# Work to complete:
Would you transcribe the listing that follows word for word, skipping pictures?

# The data:
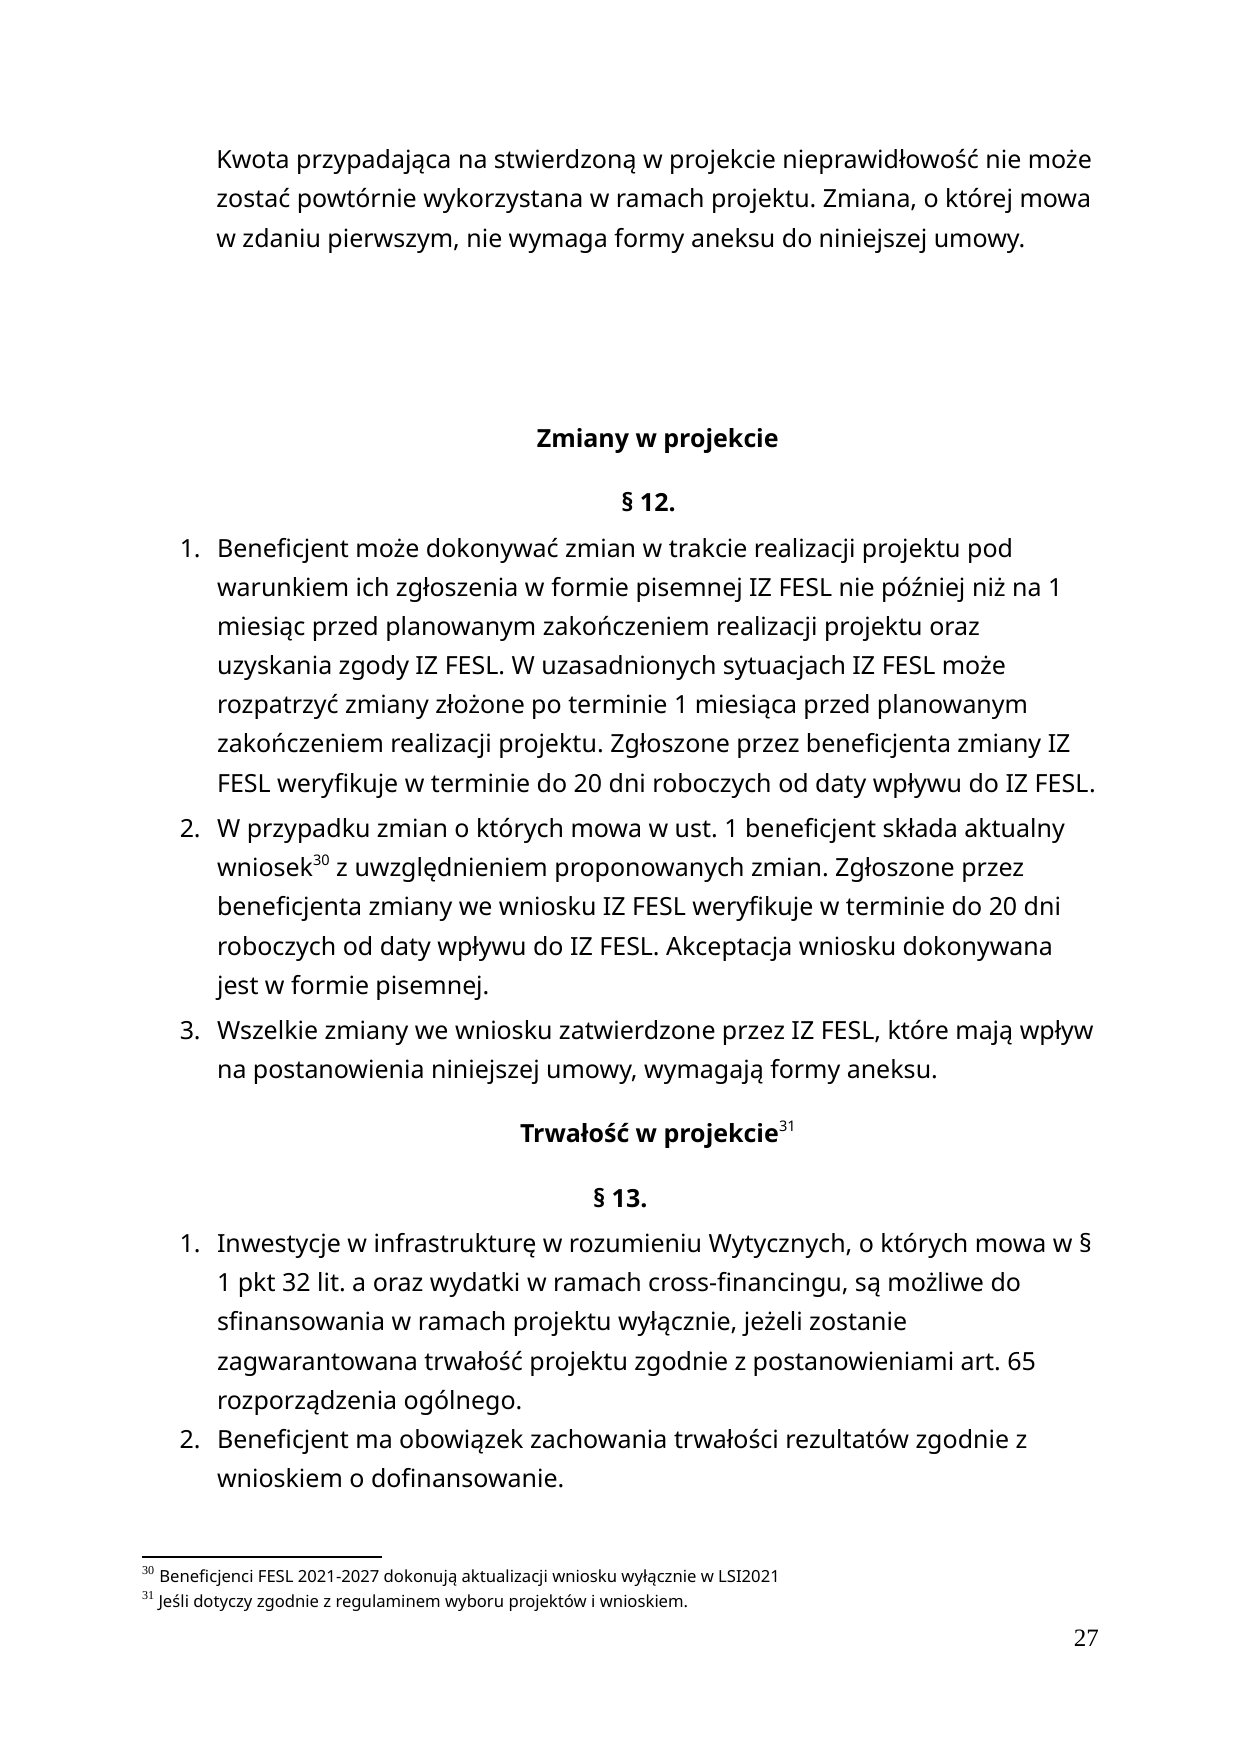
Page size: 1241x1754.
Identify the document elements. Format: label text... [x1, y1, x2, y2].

list Inwestycje w infrastrukturę w rozumieniu Wytycznych, o których mowa w § 1 pkt 32 lit. a oraz wydatki w ramach cross-financingu, są możliwe do sfinansowania w ramach projektu wyłącznie, jeżeli zostanie zagwarantowana trwałość projektu zgodnie z postanowieniami art. 65 rozporządzenia ogólnego. [179, 1226, 1098, 1416]
list § 12. [217, 485, 1098, 519]
list Beneficjent może dokonywać zmian w trakcie realizacji projektu pod warunkiem ich zgłoszenia w formie pisemnej IZ FESL nie później niż na 1 miesiąc przed planowanym zakończeniem realizacji projektu oraz uzyskania zgody IZ FESL. W uzasadnionych sytuacjach IZ FESL może rozpatrzyć zmiany złożone po terminie 1 miesiąca przed planowanym zakończeniem realizacji projektu. Zgłoszone przez beneficjenta zmiany IZ FESL weryfikuje w terminie do 20 dni roboczych od daty wpływu do IZ FESL. [179, 530, 1098, 799]
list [179, 142, 1098, 254]
list Beneficjent ma obowiązek zachowania trwałości rezultatów zgodnie z wnioskiem o dofinansowanie. [179, 1422, 1098, 1495]
list Wszelkie zmiany we wniosku zatwierdzone przez IZ FESL, które mają wpływ na postanowienia niniejszej umowy, wymagają formy aneksu. [179, 1013, 1098, 1086]
list W przypadku zmian o których mowa w ust. 1 beneficjent składa aktualny wniosek z uwzględnieniem proponowanych zmian. Zgłoszone przez beneficjenta zmiany we wniosku IZ FESL weryfikuje w terminie do 20 dni roboczych od daty wpływu do IZ FESL. Akceptacja wniosku dokonywana jest w formie pisemnej. [179, 811, 1098, 1001]
list Zmiany w projekcie [217, 421, 1098, 455]
list Trwałość w projekcie [217, 1116, 1098, 1150]
text § 13. [142, 1180, 1098, 1214]
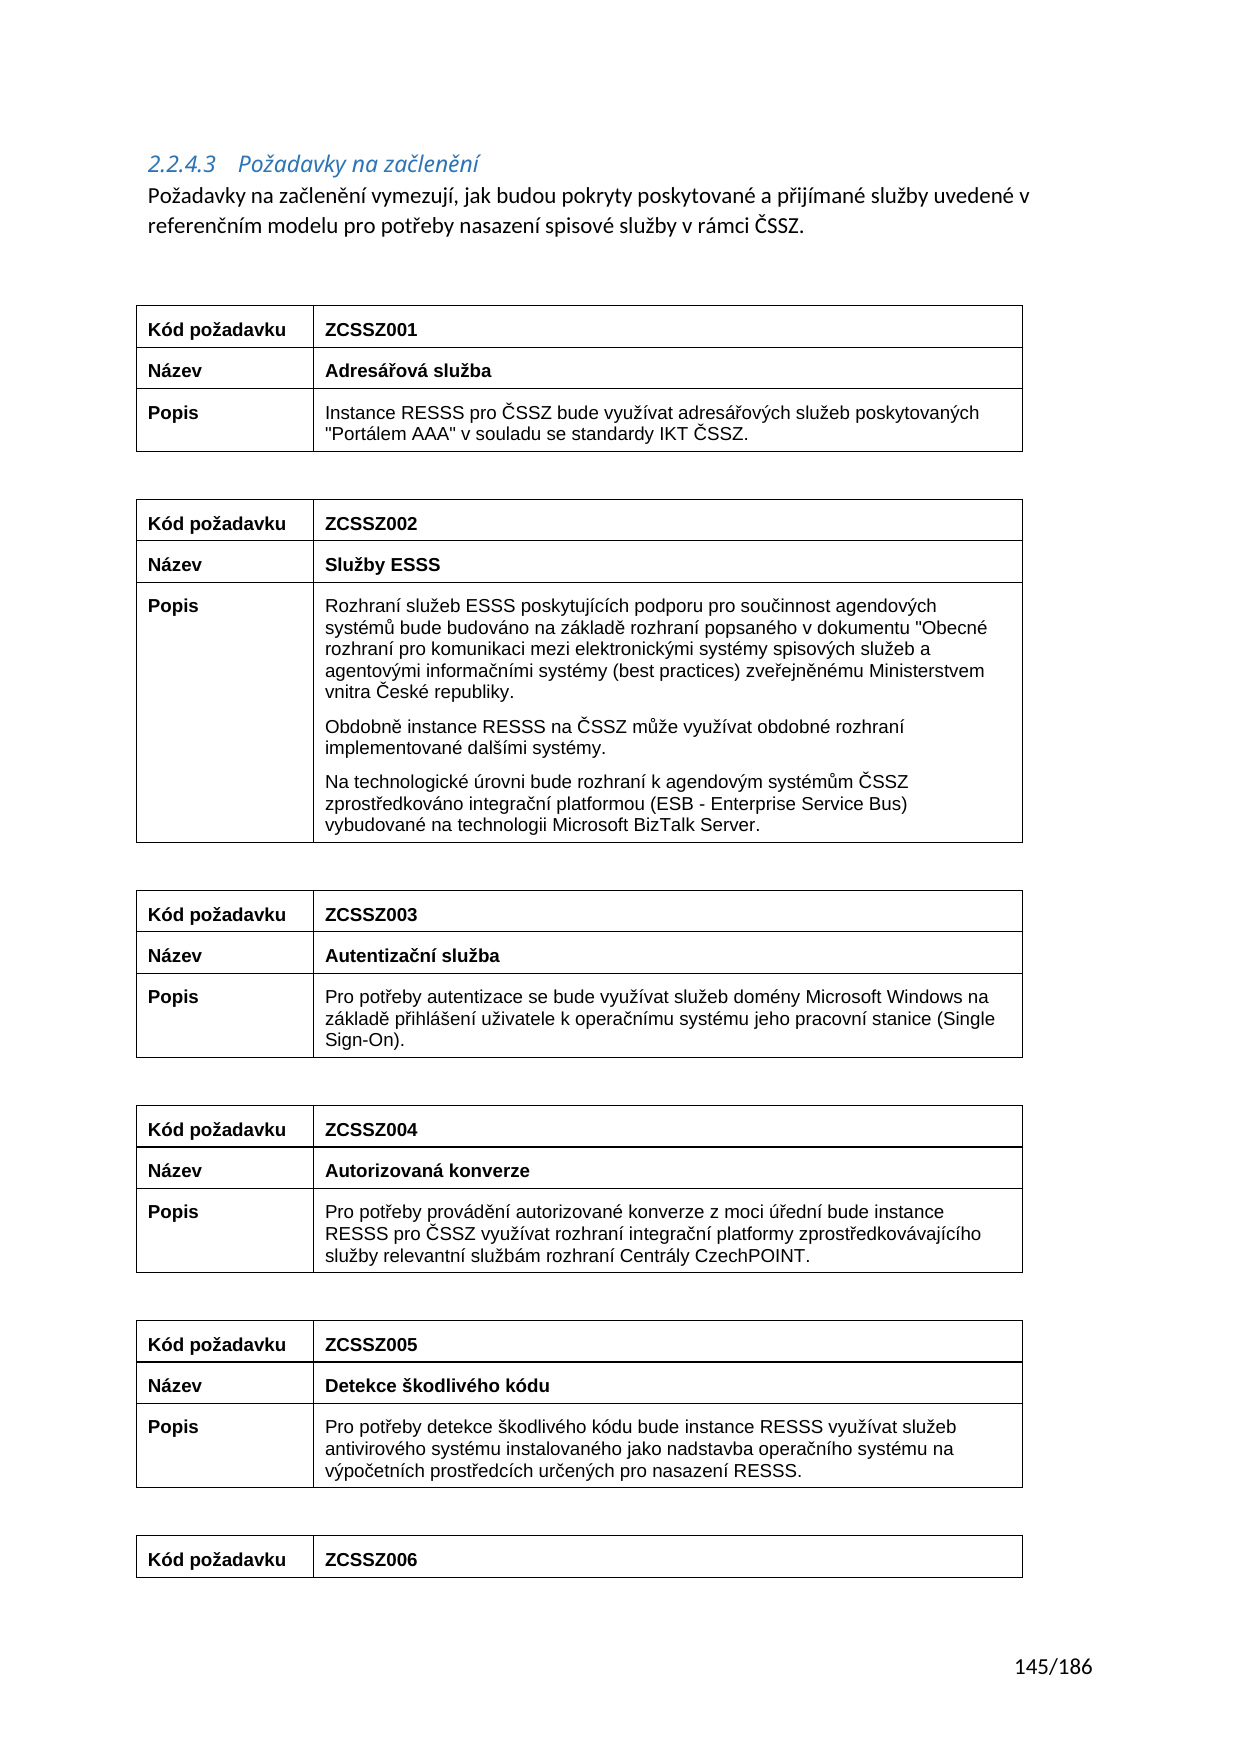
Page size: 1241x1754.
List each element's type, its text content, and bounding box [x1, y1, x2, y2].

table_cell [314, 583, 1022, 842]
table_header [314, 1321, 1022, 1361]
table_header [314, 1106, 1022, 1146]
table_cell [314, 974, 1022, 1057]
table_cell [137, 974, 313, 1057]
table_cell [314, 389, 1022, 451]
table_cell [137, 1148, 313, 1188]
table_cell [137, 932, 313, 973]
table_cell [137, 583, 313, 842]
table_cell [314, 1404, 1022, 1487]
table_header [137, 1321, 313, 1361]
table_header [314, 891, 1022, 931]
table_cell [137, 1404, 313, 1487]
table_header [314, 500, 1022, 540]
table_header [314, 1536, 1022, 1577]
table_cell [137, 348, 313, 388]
subtitle Požadavky na začlenění [148, 148, 1093, 179]
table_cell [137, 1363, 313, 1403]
text Požadavky na začlenění vymezují, jak budou pokryty poskytované a přijímané služby uvedené v referenčním modelu pro potřeby nasazení spisové služby v rámci ČSSZ. [148, 181, 1093, 239]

# Expected answer:
Page size: 1241x1754.
Identify the document elements. Format: label text... [x1, y1, x2, y2].

list Inwestycje w infrastrukturę w rozumieniu Wytycznych, o których mowa w § 1 pkt 32 lit. a oraz wydatki w ramach cross-financingu, są możliwe do sfinansowania w ramach projektu wyłącznie, jeżeli zostanie zagwarantowana trwałość projektu zgodnie z postanowieniami art. 65 rozporządzenia ogólnego. [179, 1226, 1098, 1416]
list § 12. [217, 485, 1098, 519]
list Beneficjent może dokonywać zmian w trakcie realizacji projektu pod warunkiem ich zgłoszenia w formie pisemnej IZ FESL nie później niż na 1 miesiąc przed planowanym zakończeniem realizacji projektu oraz uzyskania zgody IZ FESL. W uzasadnionych sytuacjach IZ FESL może rozpatrzyć zmiany złożone po terminie 1 miesiąca przed planowanym zakończeniem realizacji projektu. Zgłoszone przez beneficjenta zmiany IZ FESL weryfikuje w terminie do 20 dni roboczych od daty wpływu do IZ FESL. [179, 530, 1098, 799]
list [179, 142, 1098, 254]
list Beneficjent ma obowiązek zachowania trwałości rezultatów zgodnie z wnioskiem o dofinansowanie. [179, 1422, 1098, 1495]
list Wszelkie zmiany we wniosku zatwierdzone przez IZ FESL, które mają wpływ na postanowienia niniejszej umowy, wymagają formy aneksu. [179, 1013, 1098, 1086]
list W przypadku zmian o których mowa w ust. 1 beneficjent składa aktualny wniosek z uwzględnieniem proponowanych zmian. Zgłoszone przez beneficjenta zmiany we wniosku IZ FESL weryfikuje w terminie do 20 dni roboczych od daty wpływu do IZ FESL. Akceptacja wniosku dokonywana jest w formie pisemnej. [179, 811, 1098, 1001]
list Zmiany w projekcie [217, 421, 1098, 455]
list Trwałość w projekcie [217, 1116, 1098, 1150]
text § 13. [142, 1180, 1098, 1214]
Page size: 1241x1754.
List each element's type, its text content, and bounding box [x1, y1, x2, y2].

table_cell [314, 583, 1022, 842]
table_header [314, 1321, 1022, 1361]
table_header [314, 1106, 1022, 1146]
table_cell [314, 974, 1022, 1057]
table_cell [137, 974, 313, 1057]
table_cell [314, 389, 1022, 451]
table_cell [137, 1148, 313, 1188]
table_cell [137, 932, 313, 973]
table_cell [137, 583, 313, 842]
table_cell [314, 1404, 1022, 1487]
table_header [137, 1321, 313, 1361]
table_header [314, 891, 1022, 931]
table_cell [137, 1404, 313, 1487]
table_header [314, 500, 1022, 540]
table_header [314, 1536, 1022, 1577]
table_cell [137, 348, 313, 388]
subtitle Požadavky na začlenění [148, 148, 1093, 179]
table_cell [137, 1363, 313, 1403]
text Požadavky na začlenění vymezují, jak budou pokryty poskytované a přijímané služby uvedené v referenčním modelu pro potřeby nasazení spisové služby v rámci ČSSZ. [148, 181, 1093, 239]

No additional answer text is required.